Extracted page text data
________________________________________

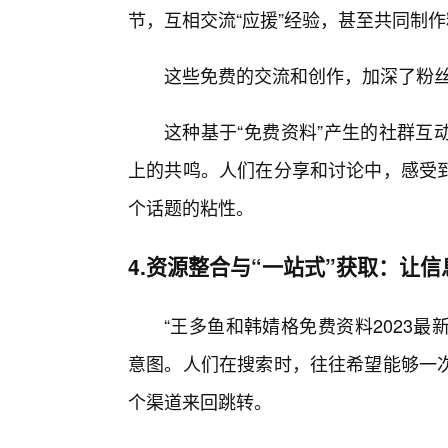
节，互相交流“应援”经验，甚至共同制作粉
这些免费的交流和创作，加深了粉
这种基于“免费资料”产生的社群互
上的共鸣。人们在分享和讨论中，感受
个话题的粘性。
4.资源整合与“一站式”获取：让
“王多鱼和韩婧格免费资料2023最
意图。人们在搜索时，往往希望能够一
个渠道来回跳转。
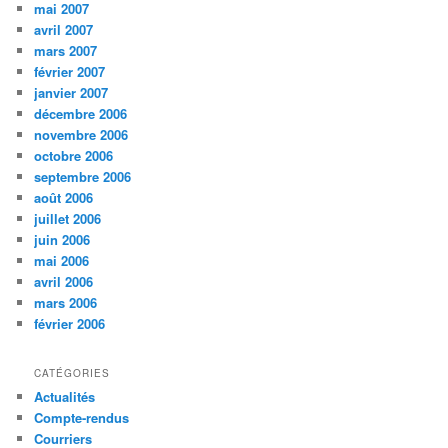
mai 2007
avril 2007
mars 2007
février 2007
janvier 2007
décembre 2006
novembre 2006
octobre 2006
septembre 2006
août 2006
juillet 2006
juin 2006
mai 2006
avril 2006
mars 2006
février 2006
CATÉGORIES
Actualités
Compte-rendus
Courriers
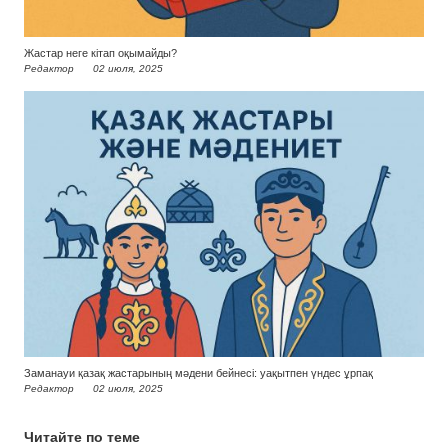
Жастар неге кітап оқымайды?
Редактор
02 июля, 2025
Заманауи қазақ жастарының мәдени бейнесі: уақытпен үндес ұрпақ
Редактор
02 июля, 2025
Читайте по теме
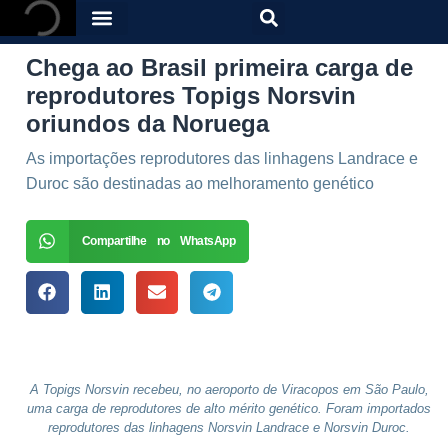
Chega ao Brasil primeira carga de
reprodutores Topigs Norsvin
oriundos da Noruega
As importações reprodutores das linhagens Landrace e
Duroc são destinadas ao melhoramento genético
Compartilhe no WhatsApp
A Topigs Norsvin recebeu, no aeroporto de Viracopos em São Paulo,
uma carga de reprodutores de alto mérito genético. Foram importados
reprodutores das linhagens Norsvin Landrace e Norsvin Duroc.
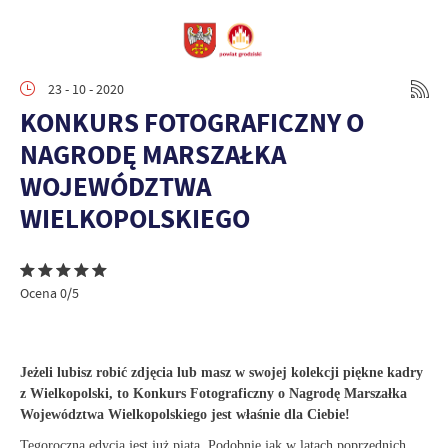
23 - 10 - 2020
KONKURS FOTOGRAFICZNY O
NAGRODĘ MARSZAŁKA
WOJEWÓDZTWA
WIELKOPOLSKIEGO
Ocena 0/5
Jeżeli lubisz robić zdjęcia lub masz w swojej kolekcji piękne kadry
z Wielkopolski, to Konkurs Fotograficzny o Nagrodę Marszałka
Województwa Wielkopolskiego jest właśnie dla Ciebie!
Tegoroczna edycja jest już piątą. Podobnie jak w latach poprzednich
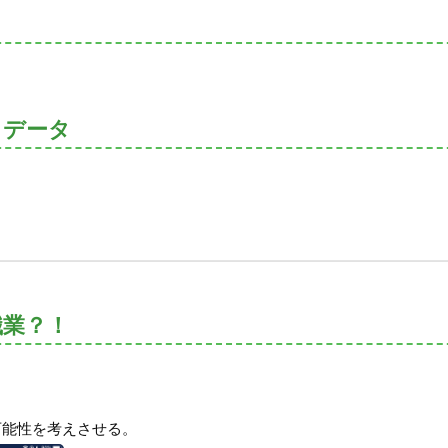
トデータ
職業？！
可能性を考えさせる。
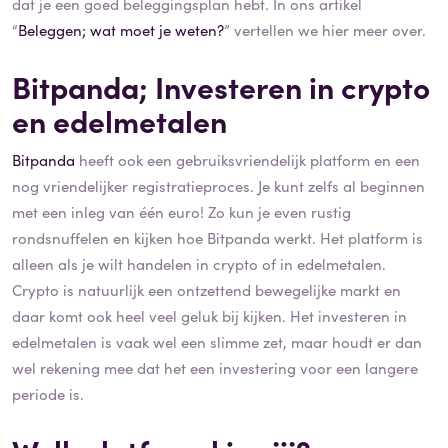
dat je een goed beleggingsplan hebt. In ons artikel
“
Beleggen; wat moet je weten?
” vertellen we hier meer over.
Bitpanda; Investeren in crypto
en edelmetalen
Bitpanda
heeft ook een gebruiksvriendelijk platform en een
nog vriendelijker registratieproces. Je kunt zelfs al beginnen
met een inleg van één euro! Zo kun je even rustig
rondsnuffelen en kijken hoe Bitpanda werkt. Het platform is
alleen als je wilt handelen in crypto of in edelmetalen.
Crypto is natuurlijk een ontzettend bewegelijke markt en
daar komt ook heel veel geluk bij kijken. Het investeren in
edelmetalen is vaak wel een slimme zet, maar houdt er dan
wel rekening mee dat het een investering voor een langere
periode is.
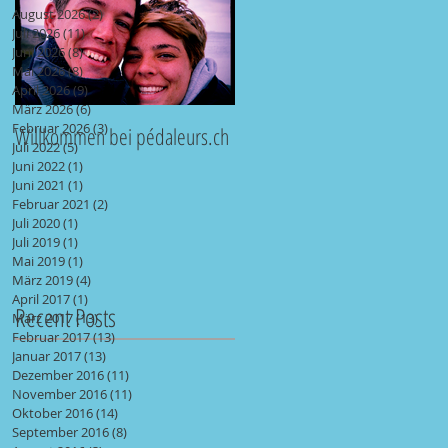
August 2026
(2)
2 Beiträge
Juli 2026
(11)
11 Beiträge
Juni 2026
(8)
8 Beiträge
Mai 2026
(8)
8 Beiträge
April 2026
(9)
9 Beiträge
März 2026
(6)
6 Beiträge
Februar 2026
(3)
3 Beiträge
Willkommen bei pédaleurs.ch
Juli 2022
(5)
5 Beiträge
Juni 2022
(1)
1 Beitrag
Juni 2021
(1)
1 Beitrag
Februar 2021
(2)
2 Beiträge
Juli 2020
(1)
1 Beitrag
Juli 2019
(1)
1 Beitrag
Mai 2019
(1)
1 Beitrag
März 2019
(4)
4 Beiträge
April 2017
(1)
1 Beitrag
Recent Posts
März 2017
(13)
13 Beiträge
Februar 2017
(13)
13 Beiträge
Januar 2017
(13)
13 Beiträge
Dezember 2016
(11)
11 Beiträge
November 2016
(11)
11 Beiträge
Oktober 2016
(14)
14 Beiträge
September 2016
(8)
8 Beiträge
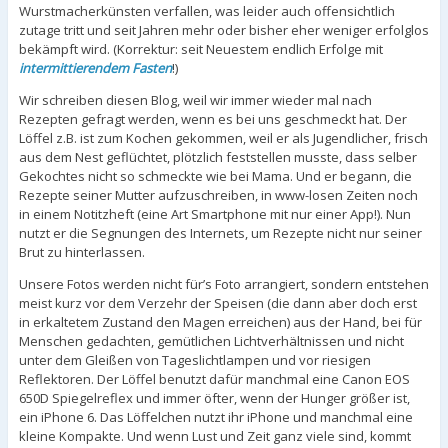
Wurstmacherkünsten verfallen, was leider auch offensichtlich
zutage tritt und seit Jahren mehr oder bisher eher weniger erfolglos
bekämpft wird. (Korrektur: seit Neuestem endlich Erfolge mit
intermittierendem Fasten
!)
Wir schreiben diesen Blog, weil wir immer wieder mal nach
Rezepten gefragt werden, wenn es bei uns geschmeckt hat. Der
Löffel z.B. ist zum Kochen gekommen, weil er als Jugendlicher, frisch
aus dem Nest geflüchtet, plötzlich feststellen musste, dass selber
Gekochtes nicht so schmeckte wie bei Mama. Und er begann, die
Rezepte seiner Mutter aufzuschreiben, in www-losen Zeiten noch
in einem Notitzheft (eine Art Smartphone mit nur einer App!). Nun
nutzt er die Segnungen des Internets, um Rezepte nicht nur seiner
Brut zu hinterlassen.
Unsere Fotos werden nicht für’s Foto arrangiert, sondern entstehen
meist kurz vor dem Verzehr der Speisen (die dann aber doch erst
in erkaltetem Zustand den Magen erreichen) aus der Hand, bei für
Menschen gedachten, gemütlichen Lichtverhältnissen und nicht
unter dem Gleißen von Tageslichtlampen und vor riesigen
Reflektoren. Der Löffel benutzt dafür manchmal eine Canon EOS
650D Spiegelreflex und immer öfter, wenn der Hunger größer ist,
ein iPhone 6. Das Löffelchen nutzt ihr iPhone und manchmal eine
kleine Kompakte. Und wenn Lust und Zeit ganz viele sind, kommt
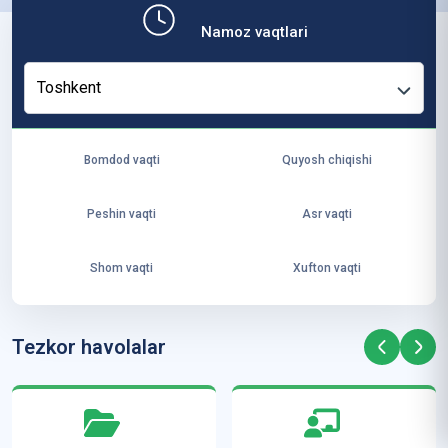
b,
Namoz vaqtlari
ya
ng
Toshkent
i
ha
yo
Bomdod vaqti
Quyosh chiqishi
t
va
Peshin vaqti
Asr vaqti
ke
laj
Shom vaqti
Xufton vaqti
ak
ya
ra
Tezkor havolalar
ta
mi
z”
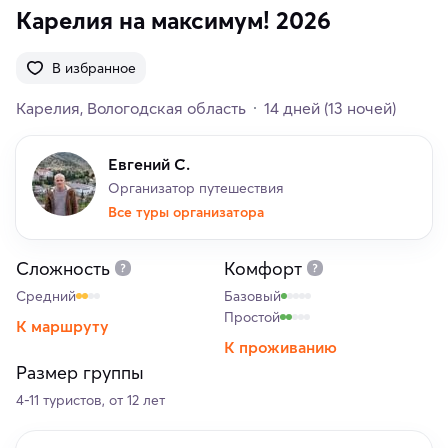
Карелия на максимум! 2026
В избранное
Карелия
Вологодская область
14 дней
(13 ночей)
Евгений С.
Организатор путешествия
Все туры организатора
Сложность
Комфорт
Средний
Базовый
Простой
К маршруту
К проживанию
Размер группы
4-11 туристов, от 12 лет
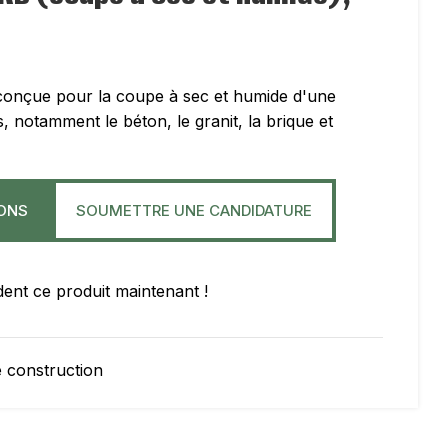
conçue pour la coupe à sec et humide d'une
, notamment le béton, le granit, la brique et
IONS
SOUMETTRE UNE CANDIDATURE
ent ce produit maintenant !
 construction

________________________________________

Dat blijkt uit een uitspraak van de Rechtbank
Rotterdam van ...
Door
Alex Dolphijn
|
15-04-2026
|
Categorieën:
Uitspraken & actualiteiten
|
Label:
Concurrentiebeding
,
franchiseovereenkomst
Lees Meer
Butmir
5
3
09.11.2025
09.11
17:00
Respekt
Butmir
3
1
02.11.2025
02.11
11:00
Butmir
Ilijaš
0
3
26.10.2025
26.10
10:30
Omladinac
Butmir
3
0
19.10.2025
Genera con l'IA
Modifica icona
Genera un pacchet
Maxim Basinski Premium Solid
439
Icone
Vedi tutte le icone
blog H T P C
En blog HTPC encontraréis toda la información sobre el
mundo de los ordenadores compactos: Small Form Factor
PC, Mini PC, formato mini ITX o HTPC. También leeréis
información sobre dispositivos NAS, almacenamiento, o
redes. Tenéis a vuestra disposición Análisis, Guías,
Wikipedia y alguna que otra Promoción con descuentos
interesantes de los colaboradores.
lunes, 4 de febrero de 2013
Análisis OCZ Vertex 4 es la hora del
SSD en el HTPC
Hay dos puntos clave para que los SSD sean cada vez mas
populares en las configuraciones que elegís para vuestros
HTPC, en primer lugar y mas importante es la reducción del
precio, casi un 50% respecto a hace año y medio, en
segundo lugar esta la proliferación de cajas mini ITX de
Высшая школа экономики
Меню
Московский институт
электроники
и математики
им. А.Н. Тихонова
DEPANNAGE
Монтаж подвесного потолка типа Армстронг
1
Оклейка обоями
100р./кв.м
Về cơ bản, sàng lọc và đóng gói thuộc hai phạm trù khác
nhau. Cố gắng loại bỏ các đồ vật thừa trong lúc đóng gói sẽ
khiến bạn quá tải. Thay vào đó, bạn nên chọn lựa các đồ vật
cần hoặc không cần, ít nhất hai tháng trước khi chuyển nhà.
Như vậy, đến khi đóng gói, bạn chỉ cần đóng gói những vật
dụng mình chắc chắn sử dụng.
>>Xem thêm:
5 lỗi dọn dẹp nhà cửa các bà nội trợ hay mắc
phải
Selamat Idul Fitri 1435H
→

________________________________________

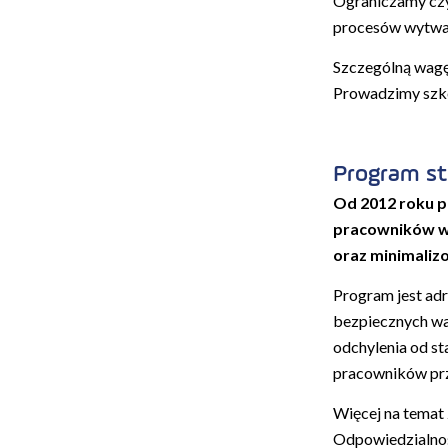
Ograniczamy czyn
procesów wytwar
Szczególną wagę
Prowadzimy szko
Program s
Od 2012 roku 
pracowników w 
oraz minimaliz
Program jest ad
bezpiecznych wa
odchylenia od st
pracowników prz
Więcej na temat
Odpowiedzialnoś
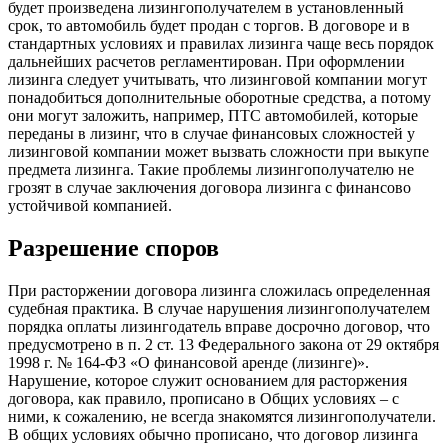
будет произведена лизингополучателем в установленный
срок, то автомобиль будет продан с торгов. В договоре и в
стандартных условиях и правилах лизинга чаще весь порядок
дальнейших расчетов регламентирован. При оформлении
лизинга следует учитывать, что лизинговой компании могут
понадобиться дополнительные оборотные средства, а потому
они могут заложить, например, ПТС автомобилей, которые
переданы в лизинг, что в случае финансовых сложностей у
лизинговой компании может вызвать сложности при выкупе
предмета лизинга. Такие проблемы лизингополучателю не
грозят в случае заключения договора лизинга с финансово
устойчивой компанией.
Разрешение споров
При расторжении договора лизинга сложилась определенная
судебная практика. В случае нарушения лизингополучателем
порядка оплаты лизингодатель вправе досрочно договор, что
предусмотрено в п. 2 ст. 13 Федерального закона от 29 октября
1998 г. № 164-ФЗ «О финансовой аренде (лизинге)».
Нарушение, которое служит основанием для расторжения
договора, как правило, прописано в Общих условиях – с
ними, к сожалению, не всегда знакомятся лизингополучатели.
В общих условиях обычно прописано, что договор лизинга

________________________________________

Problem details:
Return the lines of the material exactly as they appear, beginning at the line that contains "Wurstmacherkünsten verfallen, was" and stopping after the line that contains "construction". Leave the pictures out of your answer.

Task output:
Wurstmacherkünsten verfallen, was leider auch offensichtlich
zutage tritt und seit Jahren mehr oder bisher eher weniger erfolglos
bekämpft wird. (Korrektur: seit Neuestem endlich Erfolge mit
intermittierendem Fasten
!)
Wir schreiben diesen Blog, weil wir immer wieder mal nach
Rezepten gefragt werden, wenn es bei uns geschmeckt hat. Der
Löffel z.B. ist zum Kochen gekommen, weil er als Jugendlicher, frisch
aus dem Nest geflüchtet, plötzlich feststellen musste, dass selber
Gekochtes nicht so schmeckte wie bei Mama. Und er begann, die
Rezepte seiner Mutter aufzuschreiben, in www-losen Zeiten noch
in einem Notitzheft (eine Art Smartphone mit nur einer App!). Nun
nutzt er die Segnungen des Internets, um Rezepte nicht nur seiner
Brut zu hinterlassen.
Unsere Fotos werden nicht für’s Foto arrangiert, sondern entstehen
meist kurz vor dem Verzehr der Speisen (die dann aber doch erst
in erkaltetem Zustand den Magen erreichen) aus der Hand, bei für
Menschen gedachten, gemütlichen Lichtverhältnissen und nicht
unter dem Gleißen von Tageslichtlampen und vor riesigen
Reflektoren. Der Löffel benutzt dafür manchmal eine Canon EOS
650D Spiegelreflex und immer öfter, wenn der Hunger größer ist,
ein iPhone 6. Das Löffelchen nutzt ihr iPhone und manchmal eine
kleine Kompakte. Und wenn Lust und Zeit ganz viele sind, kommt
b,
Namoz vaqtlari
ya
ng
Toshkent
i
ha
yo
Bomdod vaqti
Quyosh chiqishi
t
va
Peshin vaqti
Asr vaqti
ke
laj
Shom vaqti
Xufton vaqti
ak
ya
ra
Tezkor havolalar
ta
mi
z”
Карелия на максимум! 2026
В избранное
Карелия
Вологодская область
14 дней
(13 ночей)
Евгений С.
Организатор путешествия
Все туры организатора
Сложность
Комфорт
Средний
Базовый
Простой
К маршруту
К проживанию
Размер группы
4-11 туристов, от 12 лет
conçue pour la coupe à sec et humide d'une
, notamment le béton, le granit, la brique et
IONS
SOUMETTRE UNE CANDIDATURE
ent ce produit maintenant !
 construction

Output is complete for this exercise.